Le Patronato de Torreciudad , une association civile, ne jouit que d’un usufruit temporaire de vingt ans sur les bâtiments et le terrain principal, signé en 2014 et expirant en 2035. Patronato de Torreciudad est une association civile sans but lucratif, déclarée d’utilité publique par Ordre du Ministère de l’Intérieur du 19 juin 2002 (BOE du 2 octobre 2002), qui inclut parmi ses fins le soutien du sanctuaire de Torreciudad et la promotion de pèlerinages. De plus, elle a pour objet la réalisation d’activités poursuivant des fins d’intérêt général, culturelles, formatives, d’assistance, de promotion du volontariat social, de défense de l’environnement et d’autres de nature analogue, dans l’entourage du sanctuaire de Torreciudad.
Le débat sur la propriété des fondations du sanctuaire, par conséquent, n’appartient pas au domaine de la théologie, mais au droit civil.

Ainsi, quand à Rome on se frotte les mains en pensant à ce qu’on fera des biens de la prélature, et qu’on commence à regarder des bâtiments à Londres, ou des projets pour Scholas Ocurrentes, il conviendrait peut-être que quelqu’un leur explique qu’il n’y a pas de butin.
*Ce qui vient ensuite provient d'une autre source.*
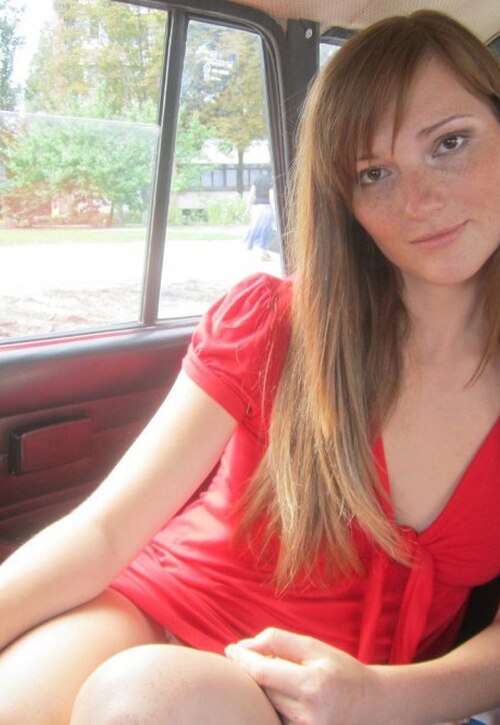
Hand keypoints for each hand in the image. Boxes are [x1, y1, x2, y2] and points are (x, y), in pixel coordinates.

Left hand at [225, 628, 384, 724]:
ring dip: (266, 689)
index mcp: (313, 685)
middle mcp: (309, 714)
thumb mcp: (314, 648)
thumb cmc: (340, 670)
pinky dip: (275, 706)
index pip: (263, 673)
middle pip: (263, 690)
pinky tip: (289, 697)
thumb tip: (243, 646)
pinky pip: (277, 719)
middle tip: (260, 659)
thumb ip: (278, 642)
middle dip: (255, 671)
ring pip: (268, 706)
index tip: (229, 650)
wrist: (372, 706)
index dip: (242, 660)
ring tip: (285, 679)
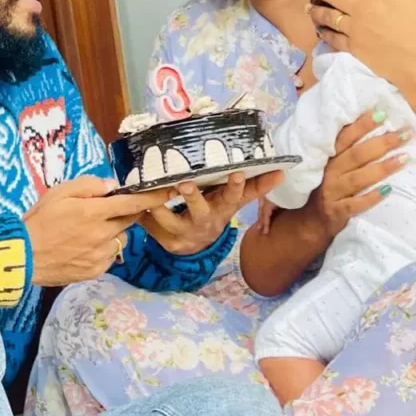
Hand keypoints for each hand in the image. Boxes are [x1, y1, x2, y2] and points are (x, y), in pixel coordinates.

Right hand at [24, 175, 170, 285]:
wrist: (22, 256)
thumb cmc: (39, 220)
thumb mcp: (59, 193)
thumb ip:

Que ce qu’ils rêvent de « réordonner » est parfaitement blindé dans des actes publics, inscrit au nom de sociétés et de fondations qui ne dépendent ni du Vatican ni du prélat. Si l’Opus Dei disparaissait demain, Torreciudad continuerait d’appartenir exactement à qui figure au registre : à une entreprise privée avec un usufruitier civil.
Le sel de l’affaire réside dans l’imagination de la tête de quelque monseigneur quand il découvrira que la perle du rosaire — le symbole physique du « charisme »— ne peut même pas la toucher. Que la seule chose que Rome pourrait recevoir est la facture de la climatisation, ou l’invitation à une messe d’anniversaire. Le reste, même pas en rêve.
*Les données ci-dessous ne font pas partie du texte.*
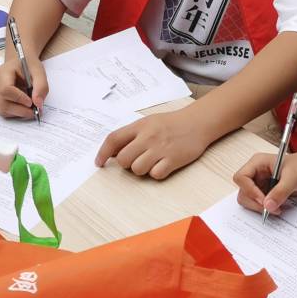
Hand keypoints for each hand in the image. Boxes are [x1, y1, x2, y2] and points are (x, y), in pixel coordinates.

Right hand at [0, 53, 46, 119]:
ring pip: (2, 109)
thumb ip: (41, 87)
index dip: (19, 99)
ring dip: (18, 112)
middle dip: (21, 110)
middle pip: (2, 103)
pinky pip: (2, 110)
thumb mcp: (39, 72)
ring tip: (29, 107)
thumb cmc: (28, 66)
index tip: (31, 103)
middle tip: (35, 110)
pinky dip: (14, 112)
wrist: (19, 62)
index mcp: (3, 72)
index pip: (5, 89)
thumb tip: (38, 104)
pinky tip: (21, 105)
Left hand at [94, 107, 211, 179]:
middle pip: (124, 160)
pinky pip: (155, 175)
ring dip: (142, 169)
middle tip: (136, 160)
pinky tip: (163, 165)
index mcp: (140, 126)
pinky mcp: (173, 160)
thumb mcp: (149, 122)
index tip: (99, 163)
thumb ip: (132, 135)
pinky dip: (157, 173)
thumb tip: (114, 153)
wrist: (197, 123)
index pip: (113, 139)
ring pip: (137, 169)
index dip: (103, 153)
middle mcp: (148, 137)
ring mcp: (160, 149)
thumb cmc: (171, 124)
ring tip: (152, 161)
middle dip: (127, 164)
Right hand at [233, 149, 296, 215]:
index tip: (263, 200)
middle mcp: (255, 174)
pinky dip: (265, 209)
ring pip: (248, 200)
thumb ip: (280, 191)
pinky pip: (258, 204)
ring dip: (259, 208)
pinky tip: (277, 208)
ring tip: (277, 208)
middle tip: (271, 209)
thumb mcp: (293, 177)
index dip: (249, 190)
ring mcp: (258, 184)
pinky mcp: (264, 193)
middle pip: (243, 191)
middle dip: (255, 202)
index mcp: (257, 163)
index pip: (241, 177)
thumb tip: (267, 206)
Tout cela révèle un problème plus profond : l’Église passe des décennies sans développer un véritable droit mercantile canonique. Elle s’est permis que des institutions catholiques recueillent des dons, des legs et des héritages sous la forme de fondations ou d’associations civiles, hors du contrôle ecclésiastique, sous l’idée confortable que « tout reste dans la famille ». Mais quand l’équilibre se rompt — par une crise interne ou une réforme imposée—, l’Église découvre que les biens « de l’Église » ne sont pas les siens, et qu’elle n’a ni la titularité ni les instruments pour intervenir.
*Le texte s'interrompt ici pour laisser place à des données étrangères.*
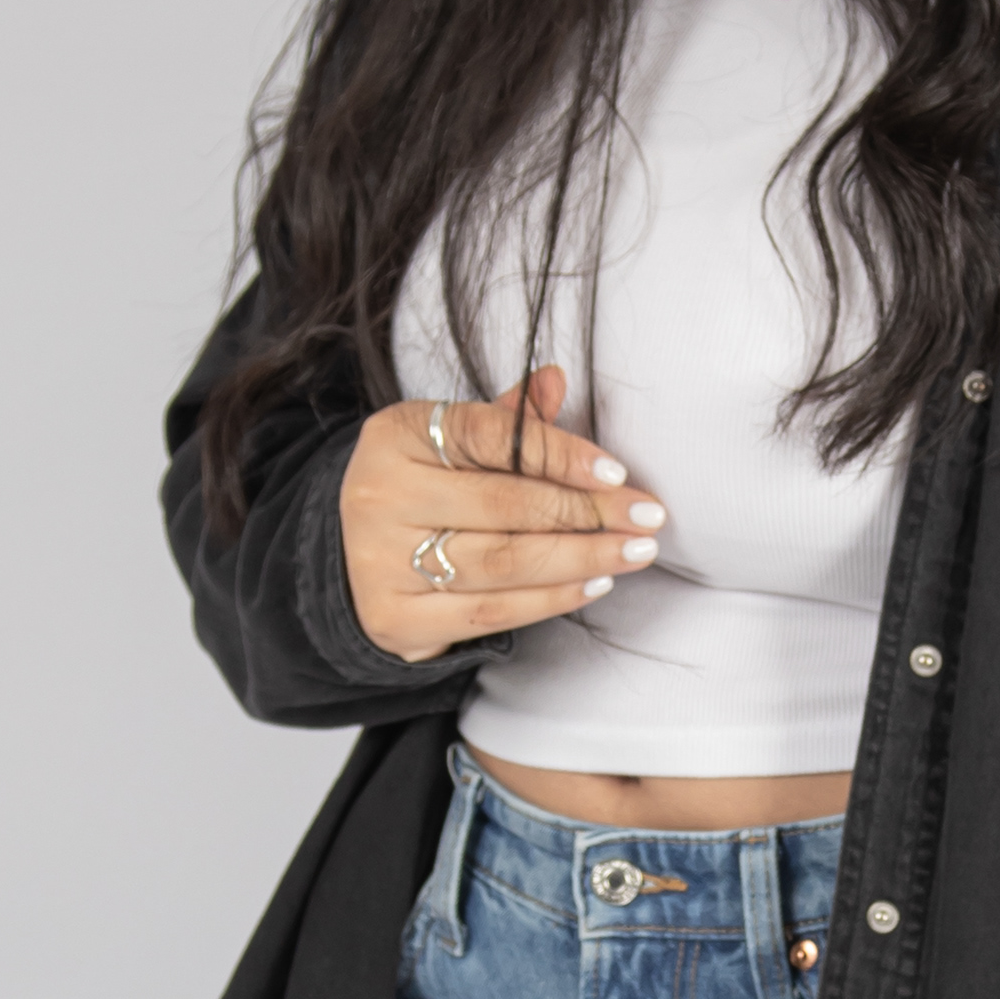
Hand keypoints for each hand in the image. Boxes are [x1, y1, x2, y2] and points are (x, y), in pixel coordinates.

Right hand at [341, 362, 665, 659]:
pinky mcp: (396, 618)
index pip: (491, 438)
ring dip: (582, 558)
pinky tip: (594, 583)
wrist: (353, 560)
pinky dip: (551, 598)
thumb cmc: (424, 490)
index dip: (560, 454)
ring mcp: (381, 562)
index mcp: (395, 436)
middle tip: (647, 518)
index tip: (618, 473)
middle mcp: (379, 495)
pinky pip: (491, 611)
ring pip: (504, 562)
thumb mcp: (453, 443)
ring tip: (633, 551)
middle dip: (588, 512)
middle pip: (505, 505)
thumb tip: (557, 380)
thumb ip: (507, 421)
C’est ainsi qu’on a construit, au nom de la prudence et de l’ordre, un enchevêtrement de sociétés mercantiles et de patronats civils qui fonctionnent comme des coupe-feu face à toute autorité canonique. Rome peut légiférer sur les charismes, les statuts ou les prélatures, mais pas sur les actes publics ni les registres de la propriété. Et à la fin, quand elle essaie de « réordonner » ce qu’elle croit sien, elle se heurte à la constatation juridique la plus inconfortable de toutes : que, dans le monde des œuvres catholiques, le pouvoir spirituel appartient à Rome, mais les clefs du trésor sont entre les mains des exécuteurs testamentaires.
Ainsi, pendant qu’à Rome on compte les futures poules aux œufs d’or de la réforme, à Huesca cela fait déjà un demi-siècle que le contrat qui les enferme a été signé. Et le papier, comme d’habitude, résiste mieux que les illusions. Torreciudad n’est pas une finca ecclésiastique : c’est une ironie notariée.
Et à ce stade, il ne reste qu’à leur souhaiter bonne chance dans leur chasse au trésor. Parce que Rome peut légiférer tout ce qu’elle veut… mais les actes, c’est les autres qui les ont.